A única menção explícita do significado da morte de Jesus ocorre em Marcos
10:45, onde Jesus diz que o Filho do Homem não veio para ser servido mas para
servir e dar a sua vida em resgate (lutron) de muitos (anti Pollon). De acordo
com Barnabé Lindars, este versículo refere-se a canção do servo sofredor de
Isaías, com lutron referindo-se à "oferta pelo pecado" (Isaías 53:10)
e anti Pollon ao Servo "carregando o pecado de muitos", em Isaías
52:12. A palavra grega anti significa "no lugar de", que indica uma
morte substitutiva.
O autor deste evangelho também fala da morte de Jesus por meio de metáforas
como a do noivo que parte em Marcos 2:20, e do herdeiro rejeitado em Marcos
12:6-8. Ele vê Jesus como cumprindo da profecia do Antigo Testamento (Marcos
9:12, Marcos 12:10, Marcos 14:21 e Marcos 14:27).

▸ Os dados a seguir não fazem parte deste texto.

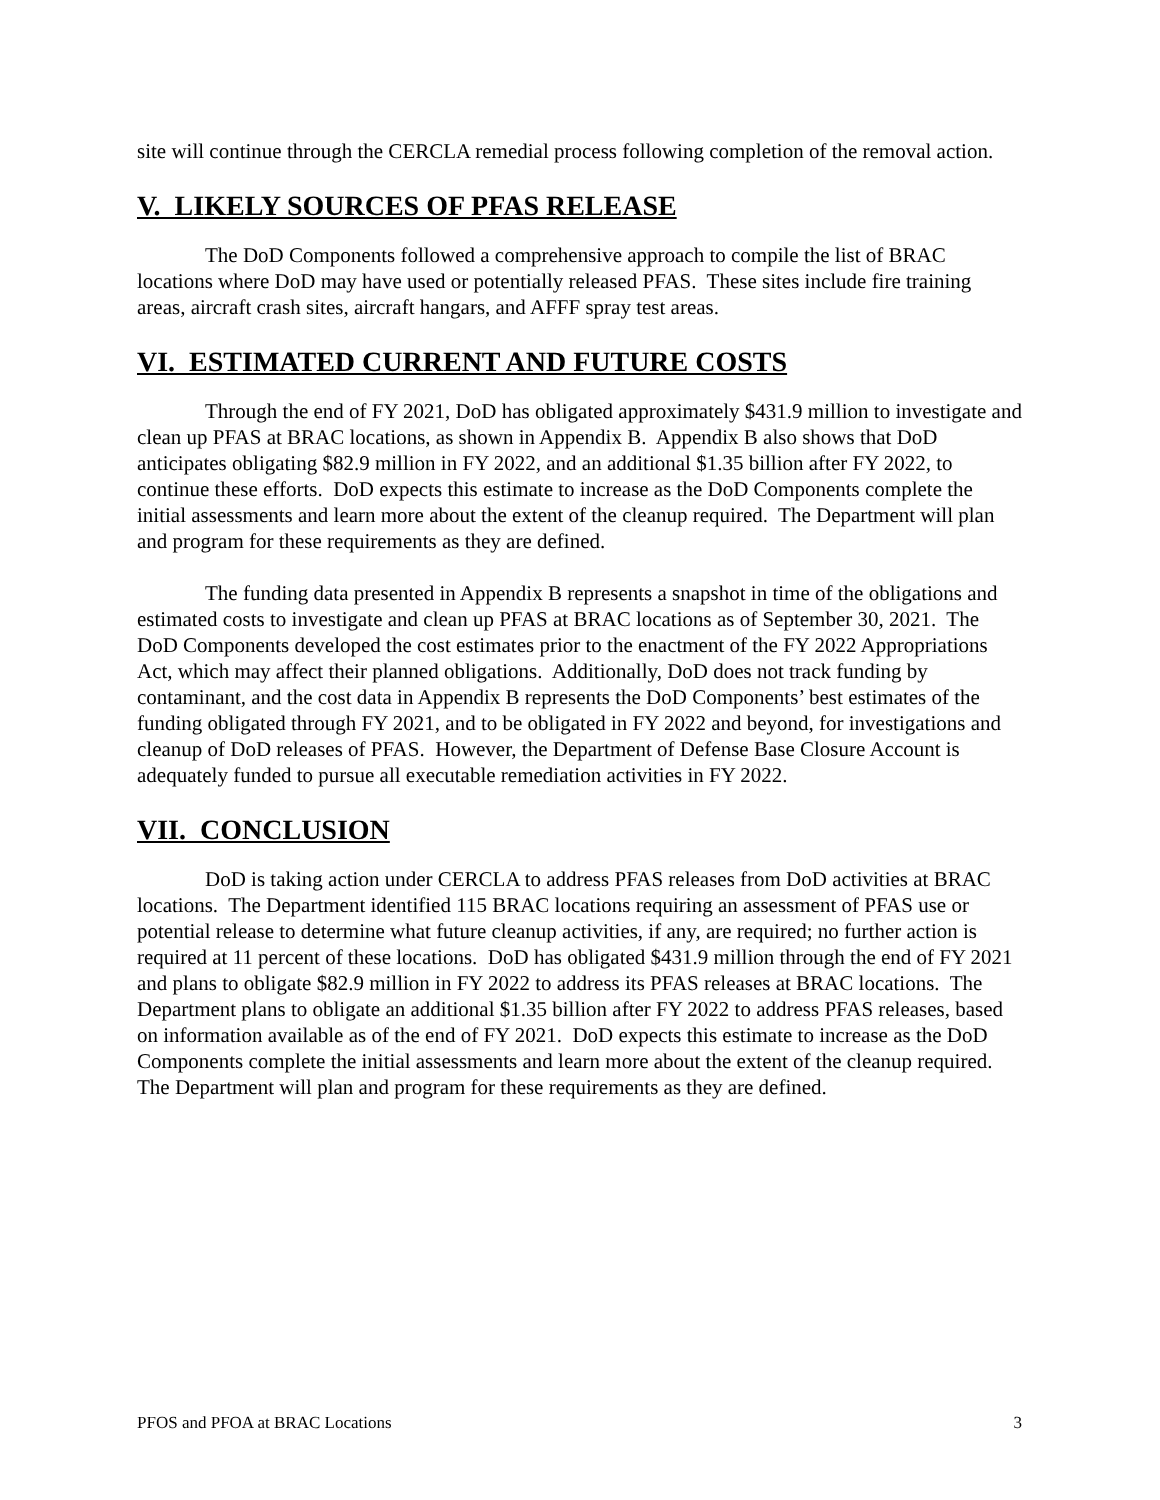site will continue through the CERCLA remedial process following completion of the removal action.
V. LIKELY SOURCES OF PFAS RELEASE
The DoD Components followed a comprehensive approach to compile the list of BRAC locations where DoD may have used or potentially released PFAS. These sites include fire training areas, aircraft crash sites, aircraft hangars, and AFFF spray test areas.
VI. ESTIMATED CURRENT AND FUTURE COSTS
Through the end of FY 2021, DoD has obligated approximately $431.9 million to investigate and clean up PFAS at BRAC locations, as shown in Appendix B. Appendix B also shows that DoD anticipates obligating $82.9 million in FY 2022, and an additional $1.35 billion after FY 2022, to continue these efforts. DoD expects this estimate to increase as the DoD Components complete the initial assessments and learn more about the extent of the cleanup required. The Department will plan and program for these requirements as they are defined.
The funding data presented in Appendix B represents a snapshot in time of the obligations and estimated costs to investigate and clean up PFAS at BRAC locations as of September 30, 2021. The DoD Components developed the cost estimates prior to the enactment of the FY 2022 Appropriations Act, which may affect their planned obligations. Additionally, DoD does not track funding by contaminant, and the cost data in Appendix B represents the DoD Components’ best estimates of the funding obligated through FY 2021, and to be obligated in FY 2022 and beyond, for investigations and cleanup of DoD releases of PFAS. However, the Department of Defense Base Closure Account is adequately funded to pursue all executable remediation activities in FY 2022.
VII. CONCLUSION
DoD is taking action under CERCLA to address PFAS releases from DoD activities at BRAC locations. The Department identified 115 BRAC locations requiring an assessment of PFAS use or potential release to determine what future cleanup activities, if any, are required; no further action is required at 11 percent of these locations. DoD has obligated $431.9 million through the end of FY 2021 and plans to obligate $82.9 million in FY 2022 to address its PFAS releases at BRAC locations. The Department plans to obligate an additional $1.35 billion after FY 2022 to address PFAS releases, based on information available as of the end of FY 2021. DoD expects this estimate to increase as the DoD Components complete the initial assessments and learn more about the extent of the cleanup required. The Department will plan and program for these requirements as they are defined.
PFOS and PFOA at BRAC Locations 3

Muitos estudiosos acreditam que Marcos estruturou seu evangelho de forma a
enfatizar a morte de Jesus. Alan Culpepper, por exemplo, vê Marcos 15:1-39 como
o desenvolvimento em três atos, cada um contendo um evento e uma resposta. O
primeiro evento é o julgamento, seguido pelas zombarias do soldados contra
Jesus; o segundo evento é Jesus sendo crucificado, seguido pelos espectadores
zombando dele; o terceiro e último evento nesta seqüência é a morte de Jesus,
seguida pelo véu do templo sendo rasgado e a confissão do centurião que afirma:
"Verdadeiramente este homem era o Filho de Deus". Essa estrutura
triádica de Marcos enfatiza a importância desta última confissão do centurião romano,
o que proporciona um contraste dramático com as duas cenas de escárnio que a
precedem. Bauer sugere que "o evangelho de Marcos, ao trazer um clímax com
esta confissão cristológica na cruz, indica que Jesus é, em primeiro lugar, o
Filho de Deus; E que Jesus é Filho de Deus como aquele que sofre e morre em
obediência a Deus". Joel observa que enquanto os outros evangelistas
atenuam, Marcos "enfatiza o sofrimento e a morte de Jesus na cruz".
Por isso, ele vê "Marcos como mais fortemente influenciado pela teologia da
cruz de Paulo do que os outros evangelhos".